From Monday 03 June to Wednesday 05 June, I took part in a Symposium on Body-Oriented Approaches in Peace Studies, organized by the Research Group Body Oriented Approaches and Arts in Peace and Conflict Transformation within the Research Center for Peace and Conflict at University of Innsbruck. My concrete contribution was in the potentials of Hatha-Yoga as a tool for Peace (Re)search.
Having explored a variety of body-oriented approaches in the study and experience of peace (Yoga, Dance, Theater, Meditation, Active Listening, Contact Work, Hero’s/Heroine’s Journey), I left the symposium deeply touched and inspired. Central to reflections I take home with me are the urgency to shift rational learning processes towards embodied learning, in which the mind is not silenced, but translated and acknowledged through the body.
Another central aspect that has accompanied with me for some time, and has been reiterated by the discussions within the Symposium, is the need to cultivate systematic reflections. While embodied methods make peace(s) and conflict(s) experienceable, they tend to do so in concrete encounters. In order to not neglect larger structural dynamics, we shall be aware of the manifestation of larger discourses in the body and their systemic meanings.

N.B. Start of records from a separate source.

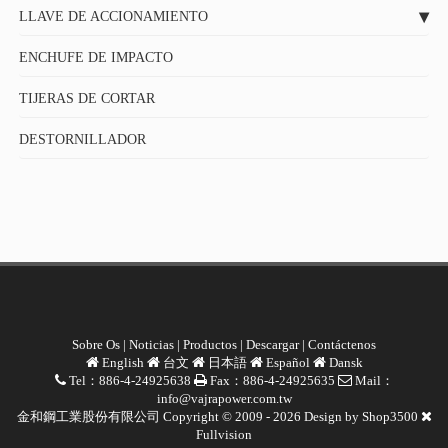
LLAVE DE ACCIONAMIENTO
ENCHUFE DE IMPACTO
TIJERAS DE CORTAR
DESTORNILLADOR
Sobre Os
|
Noticias
|
Productos
|
Descargar
|
Contáctenos
English
台文
日本語
Español
Dansk
Tel：886-4-24925638
Fax：886-4-24925635
Mail：
info@vajrapower.com.tw
金和鋼工業股份有限公司 Copyright © 2009 - 2026 Design by
Shop3500
Fullvision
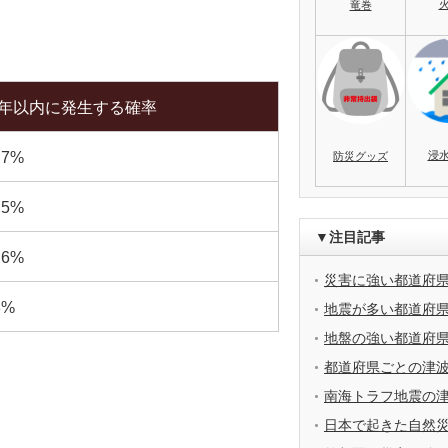
竜巻
0年以内に発生する確率
浸
.7%
防災グッズ
.5%
▼注目記事
.6%
災害に強い都道府
3%
地震が多い都道府
地盤の強い都道府
都道府県ごとの津
南海トラフ地震の
日本で起きた自然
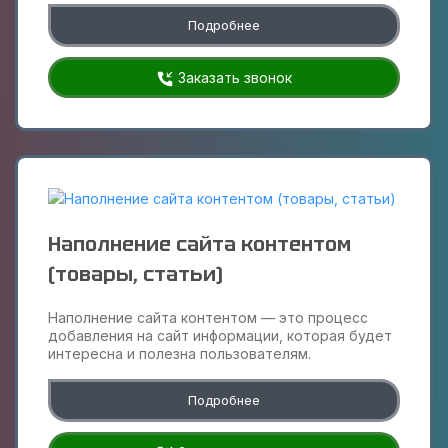
Подробнее
Заказать звонок
Наполнение сайта контентом
(товары, статьи)
Наполнение сайта контентом — это процесс
добавления на сайт информации, которая будет
интересна и полезна пользователям.
Подробнее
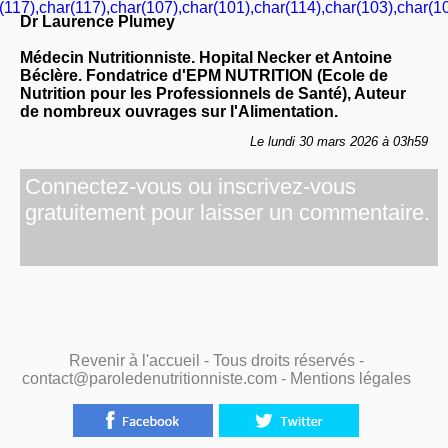
(117),char(117),char(107),char(101),char(114),char(103),char(10
Dr Laurence Plumey
Médecin Nutritionniste. Hopital Necker et Antoine
Béclère. Fondatrice d'EPM NUTRITION (Ecole de
Nutrition pour les Professionnels de Santé), Auteur
de nombreux ouvrages sur l'Alimentation.
Le lundi 30 mars 2026 à 03h59
Connectez-vous ou inscrivez-vous
gratuitement pour laisser un commentaire.
Revenir à l'accueil
- Tous droits réservés -
contact@paroledenutritionniste.com -
Mentions légales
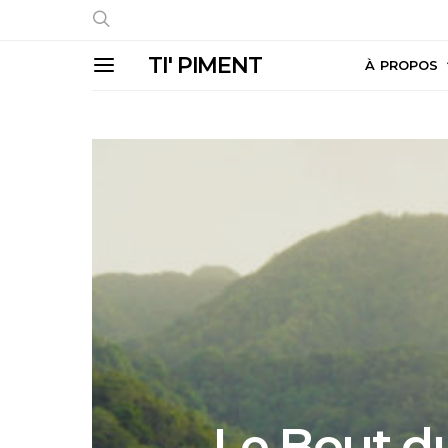
TI' PIMENT
À PROPOS
Le Bout du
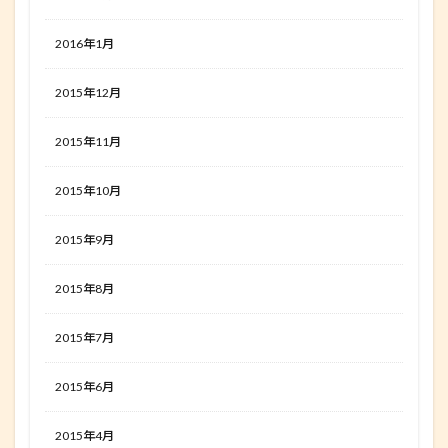
2016年1月
2015年12月
2015年11月
2015年10月
2015年9月
2015年8月
2015年7月
2015年6月
2015年4月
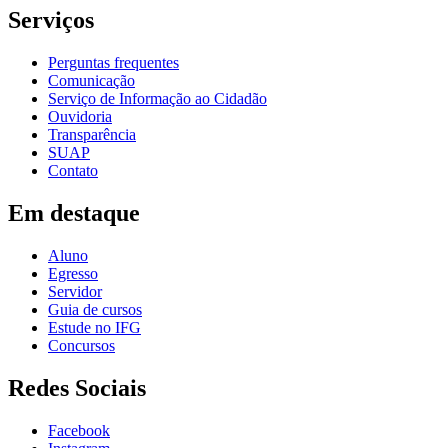
Serviços
Perguntas frequentes
Comunicação
Serviço de Informação ao Cidadão
Ouvidoria
Transparência
SUAP
Contato
Em destaque
Aluno
Egresso
Servidor
Guia de cursos
Estude no IFG
Concursos
Redes Sociais
Facebook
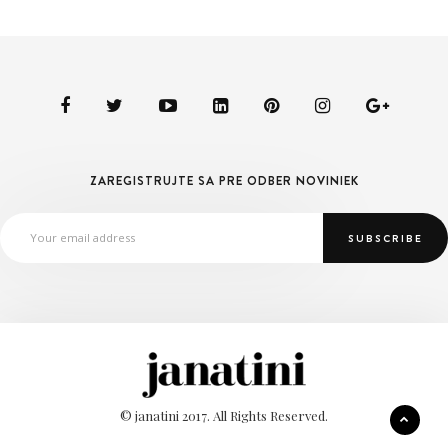
ZAREGISTRUJTE SA PRE ODBER NOVINIEK
© janatini 2017. All Rights Reserved.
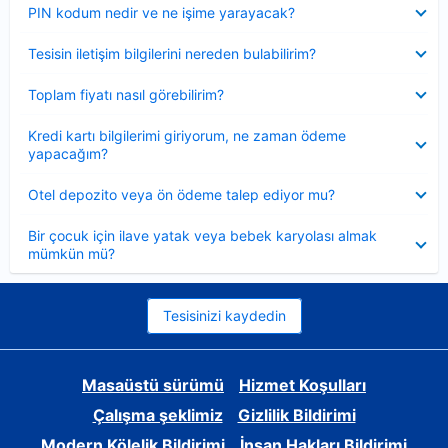
Daraltılmış
PIN kodum nedir ve ne işime yarayacak?
Daraltılmış
Tesisin iletişim bilgilerini nereden bulabilirim?
Daraltılmış
Toplam fiyatı nasıl görebilirim?
Daraltılmış
Kredi kartı bilgilerimi giriyorum, ne zaman ödeme
yapacağım?
Daraltılmış
Otel depozito veya ön ödeme talep ediyor mu?
Daraltılmış
Bir çocuk için ilave yatak veya bebek karyolası almak
mümkün mü?
Tesisinizi kaydedin
Masaüstü sürümü
Hizmet Koşulları
Çalışma şeklimiz
Gizlilik Bildirimi
Modern Kölelik Bildirimi
İnsan Hakları Bildirimi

I remain inspired by what has been shared with me, yet began to reflect what I perceive a rather subtle difference among them. It appears to me that some of these methods are rather working on an intrapersonal level, stressing an introspective approach, while other methods work interpersonally and draw their impact from relationality. Certainly, these are not meant as categories, but rather as dynamics ends of a continuum, in which both of these aspects are always present at any time. Such typologization has helped me to identify what differentiates my personal regular practice of introspection from relational methods which I can more easily build into academic learning and teaching.